Anonymous has claimed its next victim. The latest site to fall to Anonymous was Visa, which succumbed to denial of service attacks today. The site has been intermittently available following the launch of the attack in the late afternoon. These nonstop digital assaults, known as “Operation Avenge Assange,” or “Operation Payback,” should have some of Wikileaks’ other detractors nervous.
Anonymous, a group of hackers, have taken it upon themselves to take down all websites of companies that denied WikiLeaks and its founder, Julian Assange, support. MasterCard was hit by a denial of service attack this morning, and is still inaccessible on some browsers (although it now appears to be working on Firefox).
Visa and MasterCard both suspended payments to WikiLeaks recently, and earned the wrath of the hacktivists. Visa reportedly told The New York Times today that its site was “experiencing heavier than normal traffic,” but failed to explain further.
The Anonymous Twitter account has been updating followers on its progress, but its account is now suspended. Twitter and Facebook both claim to not be taking down WikiLeaks’ pages this morning, but apparently the hackers themselves are fair game. Both social networking sites still feature the government whistleblower’s accounts.

• Dataset entries:
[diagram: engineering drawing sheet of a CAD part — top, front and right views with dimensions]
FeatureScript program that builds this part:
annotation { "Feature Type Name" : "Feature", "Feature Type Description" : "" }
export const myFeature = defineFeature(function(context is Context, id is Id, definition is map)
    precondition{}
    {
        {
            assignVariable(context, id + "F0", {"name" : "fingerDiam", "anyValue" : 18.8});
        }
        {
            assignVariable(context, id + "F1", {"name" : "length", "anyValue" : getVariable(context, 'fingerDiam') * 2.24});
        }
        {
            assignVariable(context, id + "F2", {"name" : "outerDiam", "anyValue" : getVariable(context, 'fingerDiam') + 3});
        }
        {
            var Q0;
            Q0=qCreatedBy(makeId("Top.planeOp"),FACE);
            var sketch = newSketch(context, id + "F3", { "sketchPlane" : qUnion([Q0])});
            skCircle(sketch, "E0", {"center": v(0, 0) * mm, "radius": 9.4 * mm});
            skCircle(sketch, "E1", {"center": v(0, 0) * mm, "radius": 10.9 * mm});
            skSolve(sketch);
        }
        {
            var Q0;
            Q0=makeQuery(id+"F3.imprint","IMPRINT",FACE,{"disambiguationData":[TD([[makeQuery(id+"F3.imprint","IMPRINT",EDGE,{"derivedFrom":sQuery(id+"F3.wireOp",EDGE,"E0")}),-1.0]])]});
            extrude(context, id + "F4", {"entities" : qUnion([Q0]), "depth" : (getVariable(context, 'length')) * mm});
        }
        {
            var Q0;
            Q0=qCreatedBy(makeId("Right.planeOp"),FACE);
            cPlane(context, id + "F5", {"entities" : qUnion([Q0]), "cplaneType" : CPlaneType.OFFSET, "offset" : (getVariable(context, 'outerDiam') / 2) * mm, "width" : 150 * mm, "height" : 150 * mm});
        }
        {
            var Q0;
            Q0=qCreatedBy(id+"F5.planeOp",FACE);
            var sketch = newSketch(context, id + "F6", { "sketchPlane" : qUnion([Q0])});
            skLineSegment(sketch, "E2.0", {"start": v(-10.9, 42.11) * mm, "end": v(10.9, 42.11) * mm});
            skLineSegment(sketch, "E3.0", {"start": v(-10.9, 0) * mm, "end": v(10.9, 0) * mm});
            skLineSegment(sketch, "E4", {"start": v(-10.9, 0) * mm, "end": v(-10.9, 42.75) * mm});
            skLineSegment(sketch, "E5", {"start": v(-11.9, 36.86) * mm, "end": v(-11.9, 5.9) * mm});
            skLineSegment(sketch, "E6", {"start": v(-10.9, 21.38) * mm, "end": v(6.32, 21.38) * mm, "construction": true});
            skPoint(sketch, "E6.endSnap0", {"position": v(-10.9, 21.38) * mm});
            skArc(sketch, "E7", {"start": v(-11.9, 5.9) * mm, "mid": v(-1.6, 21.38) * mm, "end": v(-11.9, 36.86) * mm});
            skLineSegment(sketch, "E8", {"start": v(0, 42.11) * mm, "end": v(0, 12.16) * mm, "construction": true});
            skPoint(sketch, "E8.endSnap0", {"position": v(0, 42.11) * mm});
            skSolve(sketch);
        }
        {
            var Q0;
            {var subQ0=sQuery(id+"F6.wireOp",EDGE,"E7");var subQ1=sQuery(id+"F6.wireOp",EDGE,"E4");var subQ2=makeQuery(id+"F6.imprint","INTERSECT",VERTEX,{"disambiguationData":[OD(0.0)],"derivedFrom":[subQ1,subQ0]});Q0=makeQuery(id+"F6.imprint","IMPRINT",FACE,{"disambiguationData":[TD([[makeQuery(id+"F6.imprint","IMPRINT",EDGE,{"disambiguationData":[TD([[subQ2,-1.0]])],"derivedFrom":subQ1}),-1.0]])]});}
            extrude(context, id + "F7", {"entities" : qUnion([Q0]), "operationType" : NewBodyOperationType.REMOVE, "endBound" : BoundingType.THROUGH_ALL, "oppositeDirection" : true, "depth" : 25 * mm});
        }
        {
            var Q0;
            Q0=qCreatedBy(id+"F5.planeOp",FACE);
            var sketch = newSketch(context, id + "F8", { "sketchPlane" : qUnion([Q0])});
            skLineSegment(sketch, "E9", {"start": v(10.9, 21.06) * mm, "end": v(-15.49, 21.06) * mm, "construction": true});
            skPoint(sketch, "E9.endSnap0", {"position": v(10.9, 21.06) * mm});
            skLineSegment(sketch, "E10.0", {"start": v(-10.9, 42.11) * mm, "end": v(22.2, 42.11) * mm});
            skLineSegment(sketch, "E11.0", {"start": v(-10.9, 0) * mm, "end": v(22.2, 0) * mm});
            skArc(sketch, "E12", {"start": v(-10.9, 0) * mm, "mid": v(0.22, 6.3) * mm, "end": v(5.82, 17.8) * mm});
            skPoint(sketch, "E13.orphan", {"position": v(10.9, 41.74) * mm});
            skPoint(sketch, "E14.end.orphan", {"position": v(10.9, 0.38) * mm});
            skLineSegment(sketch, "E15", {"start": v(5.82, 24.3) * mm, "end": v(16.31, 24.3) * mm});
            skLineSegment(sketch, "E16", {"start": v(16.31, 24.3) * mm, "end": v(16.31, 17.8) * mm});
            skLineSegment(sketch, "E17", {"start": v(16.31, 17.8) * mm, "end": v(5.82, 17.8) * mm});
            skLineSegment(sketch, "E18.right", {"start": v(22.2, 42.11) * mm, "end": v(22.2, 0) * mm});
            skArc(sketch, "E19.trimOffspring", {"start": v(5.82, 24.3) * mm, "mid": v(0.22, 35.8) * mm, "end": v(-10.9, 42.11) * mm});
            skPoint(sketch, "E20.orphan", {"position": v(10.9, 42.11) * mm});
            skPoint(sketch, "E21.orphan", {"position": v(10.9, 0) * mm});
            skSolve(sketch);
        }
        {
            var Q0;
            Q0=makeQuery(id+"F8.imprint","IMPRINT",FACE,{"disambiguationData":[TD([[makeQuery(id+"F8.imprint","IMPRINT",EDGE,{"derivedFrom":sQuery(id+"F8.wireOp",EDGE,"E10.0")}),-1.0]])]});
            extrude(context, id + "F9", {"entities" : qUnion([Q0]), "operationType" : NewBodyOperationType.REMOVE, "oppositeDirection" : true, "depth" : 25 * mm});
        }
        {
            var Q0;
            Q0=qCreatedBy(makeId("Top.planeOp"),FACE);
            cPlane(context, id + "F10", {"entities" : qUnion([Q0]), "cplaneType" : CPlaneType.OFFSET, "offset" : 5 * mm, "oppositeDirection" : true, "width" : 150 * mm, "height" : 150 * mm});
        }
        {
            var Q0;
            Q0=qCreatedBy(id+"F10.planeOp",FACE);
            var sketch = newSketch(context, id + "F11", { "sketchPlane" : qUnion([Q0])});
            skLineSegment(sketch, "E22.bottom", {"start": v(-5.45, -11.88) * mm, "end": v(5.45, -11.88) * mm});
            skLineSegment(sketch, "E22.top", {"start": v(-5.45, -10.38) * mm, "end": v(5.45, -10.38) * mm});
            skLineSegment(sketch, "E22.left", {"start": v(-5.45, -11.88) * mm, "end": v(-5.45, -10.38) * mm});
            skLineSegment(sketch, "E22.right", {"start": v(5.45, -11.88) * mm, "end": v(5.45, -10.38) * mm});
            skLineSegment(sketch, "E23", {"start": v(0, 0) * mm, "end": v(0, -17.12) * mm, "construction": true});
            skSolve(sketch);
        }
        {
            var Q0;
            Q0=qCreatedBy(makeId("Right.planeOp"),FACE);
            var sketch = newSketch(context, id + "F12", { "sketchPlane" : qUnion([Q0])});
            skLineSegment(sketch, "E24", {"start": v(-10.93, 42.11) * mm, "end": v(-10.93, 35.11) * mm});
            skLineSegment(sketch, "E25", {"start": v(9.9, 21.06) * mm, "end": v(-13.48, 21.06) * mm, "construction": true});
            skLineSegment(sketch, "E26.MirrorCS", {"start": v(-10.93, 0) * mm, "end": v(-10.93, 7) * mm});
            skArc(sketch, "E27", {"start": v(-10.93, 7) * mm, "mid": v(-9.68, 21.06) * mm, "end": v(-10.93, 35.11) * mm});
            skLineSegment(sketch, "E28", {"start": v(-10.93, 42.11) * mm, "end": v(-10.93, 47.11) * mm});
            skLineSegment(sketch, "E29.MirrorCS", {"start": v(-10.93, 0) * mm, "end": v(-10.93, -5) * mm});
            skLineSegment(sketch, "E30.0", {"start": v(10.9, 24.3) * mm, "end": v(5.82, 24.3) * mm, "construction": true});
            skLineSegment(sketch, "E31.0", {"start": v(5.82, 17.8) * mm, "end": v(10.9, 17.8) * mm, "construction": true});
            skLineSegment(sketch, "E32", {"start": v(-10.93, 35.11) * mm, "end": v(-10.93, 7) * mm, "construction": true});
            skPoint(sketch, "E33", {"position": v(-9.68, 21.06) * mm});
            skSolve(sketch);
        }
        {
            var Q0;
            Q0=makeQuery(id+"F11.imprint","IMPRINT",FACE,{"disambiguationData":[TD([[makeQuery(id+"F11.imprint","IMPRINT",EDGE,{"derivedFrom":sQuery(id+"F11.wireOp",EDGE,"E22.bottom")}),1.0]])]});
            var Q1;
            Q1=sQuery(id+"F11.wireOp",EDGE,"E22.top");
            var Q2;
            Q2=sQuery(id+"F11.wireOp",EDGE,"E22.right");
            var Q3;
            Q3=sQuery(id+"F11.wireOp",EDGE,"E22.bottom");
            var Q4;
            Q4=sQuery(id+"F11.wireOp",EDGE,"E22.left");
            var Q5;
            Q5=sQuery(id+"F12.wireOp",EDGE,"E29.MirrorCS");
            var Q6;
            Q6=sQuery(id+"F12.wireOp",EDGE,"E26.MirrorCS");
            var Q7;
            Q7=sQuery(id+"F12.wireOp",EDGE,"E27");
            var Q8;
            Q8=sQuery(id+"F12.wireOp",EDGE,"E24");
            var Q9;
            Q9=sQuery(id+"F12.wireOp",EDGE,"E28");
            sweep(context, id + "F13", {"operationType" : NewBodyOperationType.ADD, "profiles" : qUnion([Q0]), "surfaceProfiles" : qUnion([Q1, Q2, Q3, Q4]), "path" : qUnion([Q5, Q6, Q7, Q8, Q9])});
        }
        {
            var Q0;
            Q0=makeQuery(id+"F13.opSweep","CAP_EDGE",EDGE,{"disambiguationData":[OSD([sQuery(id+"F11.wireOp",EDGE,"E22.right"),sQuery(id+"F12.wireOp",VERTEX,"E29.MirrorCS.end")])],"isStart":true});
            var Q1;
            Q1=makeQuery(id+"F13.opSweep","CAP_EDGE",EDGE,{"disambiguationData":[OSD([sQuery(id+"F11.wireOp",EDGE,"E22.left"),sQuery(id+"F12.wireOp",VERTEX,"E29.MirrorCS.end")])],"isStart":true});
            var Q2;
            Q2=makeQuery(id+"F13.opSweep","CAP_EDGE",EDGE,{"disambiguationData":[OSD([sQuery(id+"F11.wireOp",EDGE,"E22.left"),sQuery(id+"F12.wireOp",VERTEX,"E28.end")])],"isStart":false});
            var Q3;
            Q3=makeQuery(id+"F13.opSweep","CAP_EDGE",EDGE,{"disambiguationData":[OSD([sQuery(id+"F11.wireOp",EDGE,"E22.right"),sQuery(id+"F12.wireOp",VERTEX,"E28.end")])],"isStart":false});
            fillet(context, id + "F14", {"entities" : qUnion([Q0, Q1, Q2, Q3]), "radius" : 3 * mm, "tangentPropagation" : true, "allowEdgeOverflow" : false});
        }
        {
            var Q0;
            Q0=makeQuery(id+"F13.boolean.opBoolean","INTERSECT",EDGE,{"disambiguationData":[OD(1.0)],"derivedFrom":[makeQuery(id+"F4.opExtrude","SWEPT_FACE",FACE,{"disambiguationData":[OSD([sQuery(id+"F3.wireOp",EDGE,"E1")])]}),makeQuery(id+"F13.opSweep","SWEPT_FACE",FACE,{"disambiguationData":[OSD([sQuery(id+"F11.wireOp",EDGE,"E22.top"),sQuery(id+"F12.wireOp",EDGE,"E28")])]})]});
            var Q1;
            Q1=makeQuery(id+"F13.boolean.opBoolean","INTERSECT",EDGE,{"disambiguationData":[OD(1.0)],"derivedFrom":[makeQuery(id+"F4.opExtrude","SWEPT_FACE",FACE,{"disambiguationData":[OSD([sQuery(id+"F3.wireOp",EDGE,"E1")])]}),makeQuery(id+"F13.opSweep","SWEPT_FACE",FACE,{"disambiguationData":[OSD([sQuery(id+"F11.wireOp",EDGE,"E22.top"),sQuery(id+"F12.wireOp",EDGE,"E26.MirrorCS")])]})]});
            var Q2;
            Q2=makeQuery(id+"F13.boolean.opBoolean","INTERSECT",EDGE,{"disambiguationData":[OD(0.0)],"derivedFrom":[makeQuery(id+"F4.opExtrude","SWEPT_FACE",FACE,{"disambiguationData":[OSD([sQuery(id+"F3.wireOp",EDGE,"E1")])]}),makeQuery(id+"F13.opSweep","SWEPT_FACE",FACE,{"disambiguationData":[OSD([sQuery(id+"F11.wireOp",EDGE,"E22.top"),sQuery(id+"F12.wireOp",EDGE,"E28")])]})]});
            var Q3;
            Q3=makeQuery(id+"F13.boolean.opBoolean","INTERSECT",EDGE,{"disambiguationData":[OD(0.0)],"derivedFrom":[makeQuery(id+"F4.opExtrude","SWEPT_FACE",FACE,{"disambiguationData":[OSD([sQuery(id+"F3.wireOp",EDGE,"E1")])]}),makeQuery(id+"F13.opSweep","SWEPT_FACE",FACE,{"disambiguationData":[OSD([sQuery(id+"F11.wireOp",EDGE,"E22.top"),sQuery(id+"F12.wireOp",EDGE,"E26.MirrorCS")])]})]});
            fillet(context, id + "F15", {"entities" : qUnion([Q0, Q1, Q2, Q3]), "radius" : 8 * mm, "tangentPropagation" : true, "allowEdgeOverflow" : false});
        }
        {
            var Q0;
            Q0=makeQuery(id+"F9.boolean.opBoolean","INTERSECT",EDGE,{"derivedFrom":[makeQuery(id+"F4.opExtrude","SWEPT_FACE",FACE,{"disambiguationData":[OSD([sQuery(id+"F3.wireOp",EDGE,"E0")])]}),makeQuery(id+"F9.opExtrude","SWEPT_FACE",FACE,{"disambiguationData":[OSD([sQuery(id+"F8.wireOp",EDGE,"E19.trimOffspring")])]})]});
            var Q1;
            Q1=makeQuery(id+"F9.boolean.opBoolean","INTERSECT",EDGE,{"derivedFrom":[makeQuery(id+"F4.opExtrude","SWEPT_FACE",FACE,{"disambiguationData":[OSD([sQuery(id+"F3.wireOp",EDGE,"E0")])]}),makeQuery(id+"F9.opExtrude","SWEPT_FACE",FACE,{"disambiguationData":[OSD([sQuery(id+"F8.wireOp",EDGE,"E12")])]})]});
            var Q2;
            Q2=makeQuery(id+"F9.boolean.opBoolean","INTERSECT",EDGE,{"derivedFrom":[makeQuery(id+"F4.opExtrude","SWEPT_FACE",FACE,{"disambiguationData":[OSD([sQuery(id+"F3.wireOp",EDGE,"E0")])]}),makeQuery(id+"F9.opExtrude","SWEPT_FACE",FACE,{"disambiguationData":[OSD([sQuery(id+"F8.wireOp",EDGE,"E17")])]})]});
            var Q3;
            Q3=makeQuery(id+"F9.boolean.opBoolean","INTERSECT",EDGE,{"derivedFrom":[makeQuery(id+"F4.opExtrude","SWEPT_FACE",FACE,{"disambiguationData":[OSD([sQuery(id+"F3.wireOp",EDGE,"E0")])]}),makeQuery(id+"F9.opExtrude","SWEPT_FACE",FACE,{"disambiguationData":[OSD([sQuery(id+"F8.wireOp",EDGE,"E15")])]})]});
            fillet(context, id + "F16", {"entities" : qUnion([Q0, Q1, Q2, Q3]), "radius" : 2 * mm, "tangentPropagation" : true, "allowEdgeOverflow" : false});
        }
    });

• What to work on:
A) Duplicate the portion of the Anonymous attacks article between "Anonymous, a group" and "working on Firefox).", inclusive.
B) Pick up the article on the Anonymous attacks after its final sentence and write what comes next.
The rows above were drawn from a different source than the article.

• Answers to this exercise:
A)
Anonymous, a group of hackers, have taken it upon themselves to take down all websites of companies that denied WikiLeaks and its founder, Julian Assange, support. MasterCard was hit by a denial of service attack this morning, and is still inaccessible on some browsers (although it now appears to be working on Firefox).

B)
Mashable posted a recap of all sites that have been affected since the group began its attack yesterday:
- Mastercard’s website
- Senator Joe Lieberman’s website (which only sustained a 12 minute outage); he also received faulty faxes from the group
- Sarah Palin’s website
- PostFinance, a Swiss postal service bank, was taken offline and also sent spam via fax
- The website of the lawyer representing the women accusing Assange of rape and assault
- The laywer prosecuting Assange’s website
Anonymous has vowed to also hit PayPal, and Amazon could be a potential target as well. Whoever is next, Anonymous isn’t giving up anytime soon, telling NYT, “We fight for the same reason. We want transparency and we counter censorship.”